During the ceremony, the Dalai Lama "made a proclamation declaring that Lhasa would be the capital of Tibet and the government of would be known as Gaden Phodrang"[1] which eventually became the seat of the Gelug school's leadership authority.[2] Lhasa's Red Fort again became the capital building of Tibet, and the Ganden Phodrang operated there and adjacent to the Potala Palace until the March 1959 Tibetan uprising, during which the Dalai Lama escaped from Tibet and declared the revocation of Tibet's Seventeen Point Agreement with China.

Historically, the Dalai Lama had accepted China's Qing emperors within the parameters of Asia's cho-yon teacher and student relationships, which began decades before 1720.[3][4][5] The Qing attempted to become increasingly active in governing Tibet starting in the early 18th century, which caused several uprisings and dissatisfaction within Lhasa.[6] A governing council known as the Kashag also operated in the Ganden Phodrang administration. During the Qing invasion of Kham in 1904, and then during the invasion of Lhasa before the Chinese revolution of 1911 and during the fall of the Qing empire in 1912, the Ganden Phodrang continued to govern Tibet. Only from 1951, when Tibet and China signed the Seventeen Point Agreement and the Annexation of Tibet by the People's Republic of China began, to March 1959 when the Agreement was revoked did the Tibetan government's Ganden Podrang officially share its governing authority with China.

  1. ^ Tsepon W.D. Shakabpa, A Thousand Moons, Brill, 2009
  2. ^ Buswell, Robert E.; Lopez, Donald S., Jr. (2013). The Princeton dictionary of Buddhism. Archived 12 June 2018 at the Wayback Machine Princeton: Princeton University Press.
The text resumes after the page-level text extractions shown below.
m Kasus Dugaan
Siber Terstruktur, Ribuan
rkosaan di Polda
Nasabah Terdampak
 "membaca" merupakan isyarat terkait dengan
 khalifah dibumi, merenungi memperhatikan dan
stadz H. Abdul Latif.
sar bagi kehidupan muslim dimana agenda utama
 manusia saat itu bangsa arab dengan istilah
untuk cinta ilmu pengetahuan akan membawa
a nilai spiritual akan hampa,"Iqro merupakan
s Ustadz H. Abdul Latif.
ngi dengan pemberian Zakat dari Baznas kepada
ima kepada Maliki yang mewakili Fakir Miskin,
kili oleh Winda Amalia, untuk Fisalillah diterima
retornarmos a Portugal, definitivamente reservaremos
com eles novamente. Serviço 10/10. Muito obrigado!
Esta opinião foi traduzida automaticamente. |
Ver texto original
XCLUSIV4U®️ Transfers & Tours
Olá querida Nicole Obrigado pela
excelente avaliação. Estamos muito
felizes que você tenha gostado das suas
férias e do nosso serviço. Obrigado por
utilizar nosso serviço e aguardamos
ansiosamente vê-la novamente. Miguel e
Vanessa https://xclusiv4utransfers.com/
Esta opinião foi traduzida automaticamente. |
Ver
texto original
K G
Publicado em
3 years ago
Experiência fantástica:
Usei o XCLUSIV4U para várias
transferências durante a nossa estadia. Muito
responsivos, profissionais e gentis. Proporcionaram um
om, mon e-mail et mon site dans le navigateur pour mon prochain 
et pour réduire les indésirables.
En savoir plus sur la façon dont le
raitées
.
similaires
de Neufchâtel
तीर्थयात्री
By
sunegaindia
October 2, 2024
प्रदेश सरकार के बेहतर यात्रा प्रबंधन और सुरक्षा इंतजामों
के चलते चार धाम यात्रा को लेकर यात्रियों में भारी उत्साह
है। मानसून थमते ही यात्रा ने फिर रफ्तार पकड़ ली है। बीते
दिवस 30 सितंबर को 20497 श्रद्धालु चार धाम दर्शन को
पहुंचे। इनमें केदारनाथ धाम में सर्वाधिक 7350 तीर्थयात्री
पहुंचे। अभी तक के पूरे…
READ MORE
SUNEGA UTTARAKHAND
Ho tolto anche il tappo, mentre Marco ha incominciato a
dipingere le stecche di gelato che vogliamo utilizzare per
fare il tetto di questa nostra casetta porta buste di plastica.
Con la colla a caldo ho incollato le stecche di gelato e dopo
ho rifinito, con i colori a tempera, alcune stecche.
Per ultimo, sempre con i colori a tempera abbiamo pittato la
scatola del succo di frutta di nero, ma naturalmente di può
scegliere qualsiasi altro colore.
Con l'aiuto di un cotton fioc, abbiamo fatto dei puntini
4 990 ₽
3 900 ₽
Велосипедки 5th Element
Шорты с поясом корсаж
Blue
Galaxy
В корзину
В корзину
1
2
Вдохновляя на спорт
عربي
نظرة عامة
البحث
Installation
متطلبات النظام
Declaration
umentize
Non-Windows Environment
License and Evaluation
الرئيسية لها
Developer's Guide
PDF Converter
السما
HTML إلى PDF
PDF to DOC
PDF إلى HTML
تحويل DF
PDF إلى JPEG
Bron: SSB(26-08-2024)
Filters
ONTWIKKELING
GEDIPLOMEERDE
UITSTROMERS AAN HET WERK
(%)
ISBN 9781400848058. Entries on "Dalai Lama" and "Dga' ldan pho brang".
  3. ^ "Tibetans mark 360 years of Gaden Phodrang", Central Tibetan Administration, February 6, 2002: Tibet under the leadership of the Fifth Dalai Lama pursued a vigorous foreign policy and welcomed foreign travellers. The cho-yon or teacher-disciple relationship that governed Tibet’s most important external relations received new life during his reign. In return for the spiritual guidance of the Dalai Lama, the disciple offered his military service. The cho-yon system regulated Tibet’s relations with China till 1911 when the Manchu dynasty was overthrown by nationalist Chinese forces.
  4. ^ AHRC-funded project, Legal Ideology in Tibet: Politics, Practice, and Religion, University of Oxford, Tibetan Law
  5. ^ Laird, Thomas (2007) [2006]. The Story of Tibet: Conversations with the Dalai Lama. New York: Grove Press. p. 226. ISBN 9781555846725. Retrieved 13 November 2022. The Manchu, or Qing, Empire became Tibet's overlord in 1720 when it installed the Seventh Dalai Lama, but this relationship was not rigorously defined and the Manchu made no move to absorb Tibet as a province.
  6. ^ Alice Travers, Solomon George Fitzherbert. "Introduction: The Ganden Phodrang’s Military Institutions and Culture between the 17th and the 20th Centuries, at a Crossroads of Influences". Revue d’Etudes Tibétaines, 2020; "Asian Influences on Tibetan Military History between the 17th and 20th Centuries", 53, pp.7-28.